• [TEXTE PRÉSENTÉ]:
↓

Selon un article d’Ahmet Kerim Gültekin, un chercheur affilié à l’Université de Leipzig, l’alévisme [traduction] « englobe des communautés ethnoreligieuses hétérogènes qui s’étendent sur une vaste région géographique » et « fait renvoi à divers contextes sociaux, politiques, historiques et religieux » (Gültekin 2019, 7). Dans une communication écrite envoyée à la Direction des recherches, un professeur émérite à l’Université d’Utrecht a déclaré que l’alévisme [traduction] « n’est pas homogène » et « [qu’]il n’y a pas d’ensemble de croyances généralement accepté », en ajoutant que « de nombreux alévis peuvent en fait nier que l’alévisme est une religion, et les alévis qui pratiquent certains des rituels caractéristiques représentent probablement une minorité parmi eux » (professeur émérite 2 nov. 2021). Ahmet Kerim Gültekin ajoute que les alévis [traduction] « parlent des langues différentes, ont des antécédents historiques variés, appartiennent à divers groupes ethniques et se réclament de citoyennetés différentes », qu’ils « ont des coutumes religieuses diverses » et vivent dans des régions géographiques différentes, même si « la plupart » d’entre eux vivent en Turquie (Gültekin 2019, 6–7). D’après MRG, [traduction] « la vaste majorité » des alévis sont « probablement » d’origine kizilbach [qizilbach] ou bektachie; les kizilbach « vivent principalement en milieu rural et acquièrent leur identité par filiation », tandis que les bektachis « vivent principalement en milieu urbain et soutiennent que l’adhésion est ouverte à tout musulman » (MRG juin 2018). Dans son rapport, le DFAT de l’Australie fait observer que les alévis vivent partout en Turquie, avec une concentration [traduction] « dans l’Anatolie centrale et l’Anatolie intérieure orientale », ainsi qu’à Istanbul et dans « d’autres grandes villes »; de plus, « Tunceli est le centre de la foi alévie », les alévis formant 95 p. 100 de sa population (Australie 10 sept. 2020, paragr. 3.19). Dans une communication écrite envoyée à la Direction des recherches, un professeur adjoint dans une université turque dont les recherches portent principalement sur l’alévisme contemporain a signalé qu’il y a quatre principaux sous-groupes d’alévis :

  • les alévis turcophones, [traduction] « principalement » dans l’ouest et le nord-ouest de la Turquie;
  • les alévis kurdophones, dans le centre et le sud-est de la Turquie;
  • les alévis de langue zazaki, « à différents endroits » de la province de Tunceli dans la « région aux particularismes culturels » de Dersim;
  • les alévis arabophones, le long de la frontière syrienne (professeur adjoint 2017) [3].

↑

• [CONSIGNE 1]: Présentez en liste numérotée les lignes enregistrées, depuis la toute première jusqu'à celle qui contient « makeover combines procedures designed to help », bornes comprises et lignes vides omises. N'incluez pas les images dans la réponse.
Le texte présenté et les lignes enregistrées constituent deux documents indépendants.

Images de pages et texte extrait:

↓

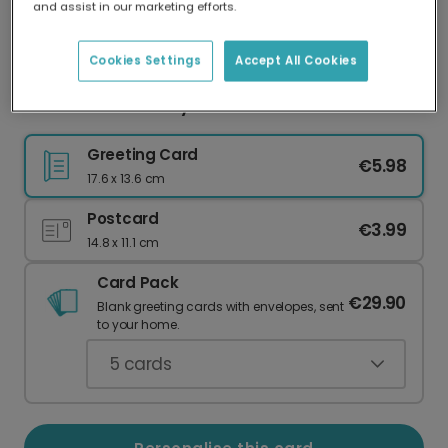
and assist in our marketing efforts.
Our worldwide network of printers means your
card is always made locally, providing faster
delivery and lower emissions.
Cookies Settings
Accept All Cookies
Personalised 'Always Pick You' Love Card
Greeting Card
€5.98
17.6 x 13.6 cm
Postcard
€3.99
14.8 x 11.1 cm
Card Pack
€29.90
Blank greeting cards with envelopes, sent
to your home.
5
cards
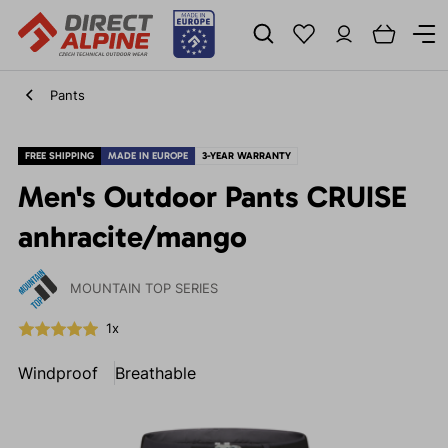
Pants
FREE SHIPPING
MADE IN EUROPE
3-YEAR WARRANTY
Men's Outdoor Pants CRUISE
anhracite/mango
MOUNTAIN TOP SERIES
1x
Windproof
Breathable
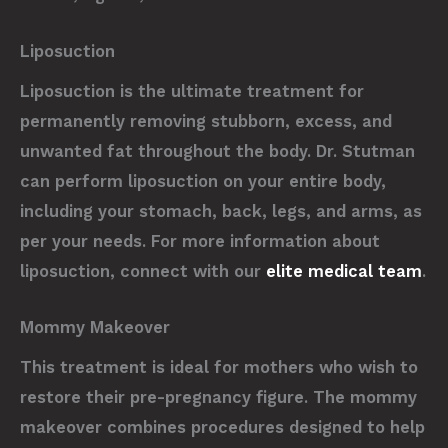
Liposuction
Liposuction is the ultimate treatment for
permanently removing stubborn, excess, and
unwanted fat throughout the body. Dr. Stutman
can perform liposuction on your entire body,
including your stomach, back, legs, and arms, as
per your needs. For more information about
liposuction, connect with our
elite medical team
.
Mommy Makeover
This treatment is ideal for mothers who wish to
restore their pre-pregnancy figure. The mommy
makeover combines procedures designed to help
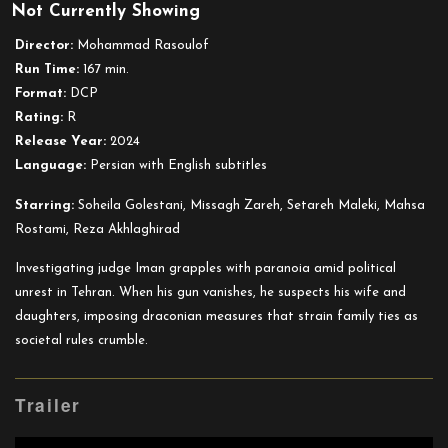
Not Currently Showing
The
Seed
Director:
Mohammad Rasoulof
of
Run Time:
167 min.
the
Format:
DCP
Sacred
Rating:
R
Fig
Release Year:
2024
Language:
Persian with English subtitles
Starring:
Soheila Golestani, Missagh Zareh, Setareh Maleki, Mahsa
Rostami, Reza Akhlaghirad
Investigating judge Iman grapples with paranoia amid political
unrest in Tehran. When his gun vanishes, he suspects his wife and
daughters, imposing draconian measures that strain family ties as
societal rules crumble.
Trailer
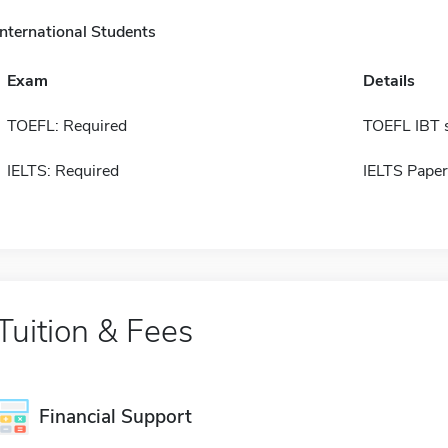
International Students
Exam
Details
TOEFL: Required
TOEFL IBT 
IELTS: Required
IELTS Paper
Tuition & Fees
Financial Support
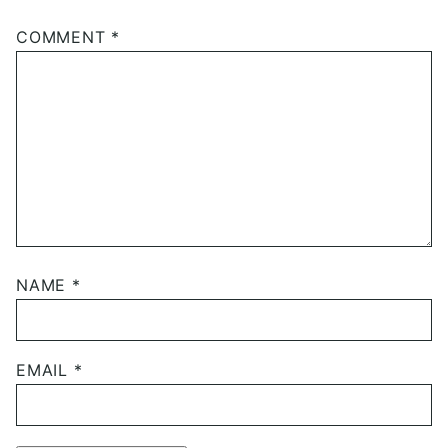
COMMENT
*
NAME
*
EMAIL
*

↑

• [CONSIGNE 2]: Expliquez, d'après le texte présenté sur l'alévisme, sur quels éléments Ahmet Kerim Gültekin s'appuie pour décrire les alévis comme un ensemble hétérogène.

• [SOLUTION DÉTAILLÉE 1]:
1. and assist in our marketing efforts.
2. Our worldwide network of printers means your
3. card is always made locally, providing faster
4. delivery and lower emissions.
5. Cookies Settings
6. Accept All Cookies
7. Personalised 'Always Pick You' Love Card
8. Greeting Card
9. €5.98
10. 17.6 x 13.6 cm
11. Postcard
12. €3.99
13. 14.8 x 11.1 cm
14. Card Pack
15. €29.90
16. Blank greeting cards with envelopes, sent
17. to your home.
18. 5
19. cards
20. Pants
21. FREE SHIPPING
22. MADE IN EUROPE
23. 3-YEAR WARRANTY
24. Men's Outdoor Pants CRUISE
25. anhracite/mango
26. MOUNTAIN TOP SERIES
27. 1x
28. Windproof
29. Breathable
30. Liposuction
31. Liposuction is the ultimate treatment for
32. permanently removing stubborn, excess, and
33. unwanted fat throughout the body. Dr. Stutman
34. can perform liposuction on your entire body,
35. including your stomach, back, legs, and arms, as
36. per your needs. For more information about
37. liposuction, connect with our
38. elite medical team
39. .
40. Mommy Makeover
41. This treatment is ideal for mothers who wish to
42. restore their pre-pregnancy figure. The mommy
43. makeover combines procedures designed to help

• [SOLUTION DÉTAILLÉE 2]: Ahmet Kerim Gültekin indique que les alévis parlent des langues différentes, ont des antécédents historiques variés et appartiennent à divers groupes ethniques. Il ajoute qu'ils se réclament de citoyennetés différentes, ont des coutumes religieuses diverses et vivent dans des régions géographiques différentes, même si la plupart d'entre eux vivent en Turquie.